Im Stile eines Limbo-Tänzers nähere ich mich von hinten und platziere rücklings meinen Kopf unter ihrem Becken. Ich halte mich mit den Händen an ihrem angespannten Po und beginne mit der Zunge durch den dünnen Hosenstoff durch ihre Furche zu fahren. Die anderen sehen natürlich perfekt, was ich mache und das geilt nicht nur die Frauen auf. Ein paar Mal nehme ich ihren ganzen Schamhügel in meinen Mund und hauche warme Luft in den geöffneten Spalt.
Endlich darf sie ihre Hose ausziehen. Aber sie wird noch nicht entlassen, sondern muss sich noch einmal genau gleich hinstellen. Ich möchte sie noch ohne den störenden Stoff schmecken. In meiner alten Stellung fahre ich wieder mit der Zunge durch ihren Schlitz und kann dabei natürlich viel tiefer eindringen. Dann verweile ich eine Zeit lang auf ihrer Lustknospe. Ich genieße ihren Liebessaft, der einen tollen Geruch verströmt. Sie hält mir meinen Kopf. Natürlich ist es für mich so bequemer, aber ich glaube, sie befürchtet, dass ich plötzlich aufhören könnte.
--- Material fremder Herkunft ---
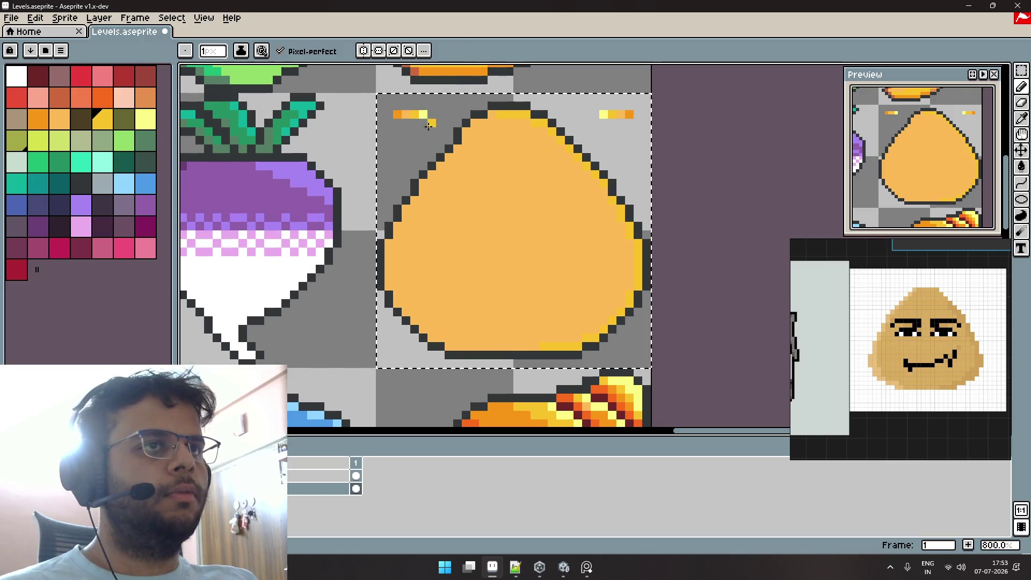
alt+click(421, 114)
alt+click(523, 117)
Noch einmal probiere ich so tief wie möglich in sie einzudringen, was sie mir mit einem frischen Schwall Saft dankt. Mit einer schnellen Bewegung fahre ich noch ein letztes Mal ganz nach oben und entferne meinen Mund dann blitzartig. Dabei entfährt ihr ein kleiner Schrei und sie hält beide Hände vor ihren Schlitz. Wohl nicht aus Scham, sondern um die Wärme und das Gefühl noch auszukosten. Sie ist ganz geschafft, und braucht Hilfe beim runter steigen.
Auf dem Weg zu meinem Platz bemerke ich, dass Petra ihre Beine ganz weit auseinandergespreizt hat, so dass ich in ihre Höhle blicken kann. Dabei sehe ich, dass sich auf ihrem Stuhl ein größerer nasser Fleck gebildet hat. Hat sie vielleicht ein bisschen mit ihrer Muschi gespielt? Und wäre das ein “Vergehen” gewesen? Wäre sie so zur “Täterin” geworden? Und wie hätte die “Strafe” ausgesehen?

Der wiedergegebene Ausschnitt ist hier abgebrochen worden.